Automatic Health Checks - acton-service

New to acton-service?

Start with the homepage to understand what acton-service is, then explore Core Concepts for foundational explanations. See the Glossary for technical term definitions.

Health checks are essential for production microservices, enabling orchestrators like Kubernetes to monitor service health and make informed decisions about traffic routing and container lifecycle management. acton-service includes automatic health and readiness endpoints that follow Kubernetes best practices out of the box.

Liveness vs Readiness

Understanding the difference between liveness and readiness probes is critical for reliable service deployment:

Probe Type	Purpose	When to Fail	Kubernetes Action
Liveness (`/health`)	Is the process alive and able to serve requests?	Never, unless the process is completely broken (panic, deadlock)	Restart the container
Readiness (`/ready`)	Is the service ready to accept traffic?	When dependencies are unavailable (database down, cache unreachable)	Remove from load balancer, stop routing traffic

Key Principle: A liveness probe failure indicates the container should be killed and restarted. A readiness probe failure indicates the service should be temporarily removed from the load balancer but continue running.

WORK INSTRUCTIONS
1. Using the health checks text, explain why an unreachable cache should cause the readiness probe to fail rather than the liveness probe.
2. Please return the stretch of the health checks text from "Understanding the difference" through "but continue running.".
3. In the health checks text, what does Kubernetes do when a liveness probe fails?

DATASET ENTRIES

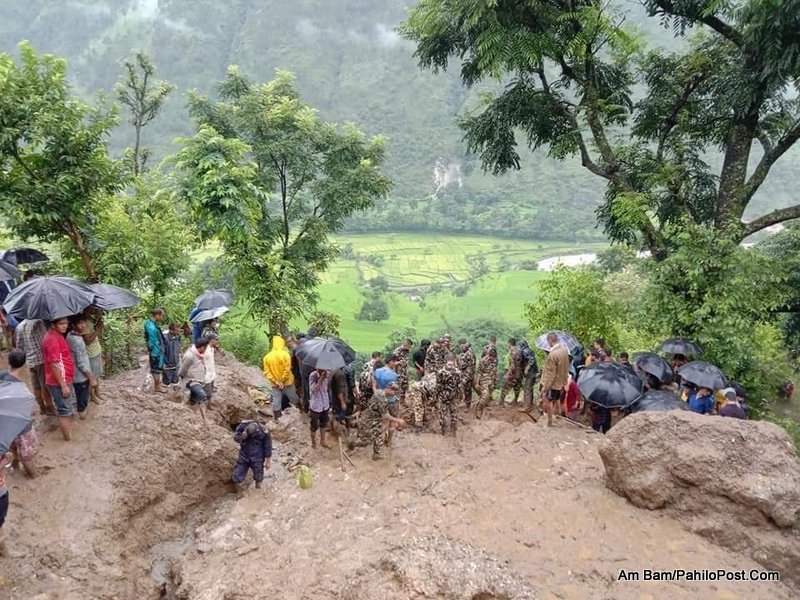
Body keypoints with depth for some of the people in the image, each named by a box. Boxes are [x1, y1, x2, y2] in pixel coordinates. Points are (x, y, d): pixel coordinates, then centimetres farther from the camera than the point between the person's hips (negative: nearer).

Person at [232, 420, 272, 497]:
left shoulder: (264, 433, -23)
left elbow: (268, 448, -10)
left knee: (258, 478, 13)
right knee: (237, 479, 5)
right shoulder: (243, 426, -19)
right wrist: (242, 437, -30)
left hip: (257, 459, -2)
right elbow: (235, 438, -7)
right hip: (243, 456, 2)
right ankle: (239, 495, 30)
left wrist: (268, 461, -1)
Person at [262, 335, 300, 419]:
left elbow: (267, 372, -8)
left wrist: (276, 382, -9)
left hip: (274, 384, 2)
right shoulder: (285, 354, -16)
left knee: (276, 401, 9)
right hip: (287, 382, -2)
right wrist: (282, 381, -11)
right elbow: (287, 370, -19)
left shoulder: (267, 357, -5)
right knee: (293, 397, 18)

==

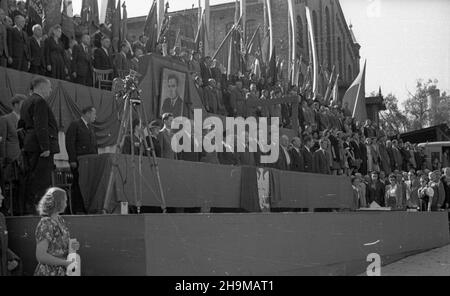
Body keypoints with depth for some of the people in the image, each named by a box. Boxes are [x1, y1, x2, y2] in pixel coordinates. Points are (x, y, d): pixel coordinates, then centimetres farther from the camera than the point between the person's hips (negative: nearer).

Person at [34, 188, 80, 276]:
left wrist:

TASK RESPONSES
1. An unreachable cache is a dependency problem, not a broken process. The service should therefore be removed from the load balancer while it keeps running, which is what a readiness failure does. A liveness failure would make Kubernetes kill and restart the container, a step the text reserves for a completely broken process such as a panic or deadlock.

2.
Understanding the difference between liveness and readiness probes is critical for reliable service deployment:

Probe Type	Purpose	When to Fail	Kubernetes Action
Liveness (`/health`)	Is the process alive and able to serve requests?	Never, unless the process is completely broken (panic, deadlock)	Restart the container
Readiness (`/ready`)	Is the service ready to accept traffic?	When dependencies are unavailable (database down, cache unreachable)	Remove from load balancer, stop routing traffic

Key Principle: A liveness probe failure indicates the container should be killed and restarted. A readiness probe failure indicates the service should be temporarily removed from the load balancer but continue running.

3. It restarts the container.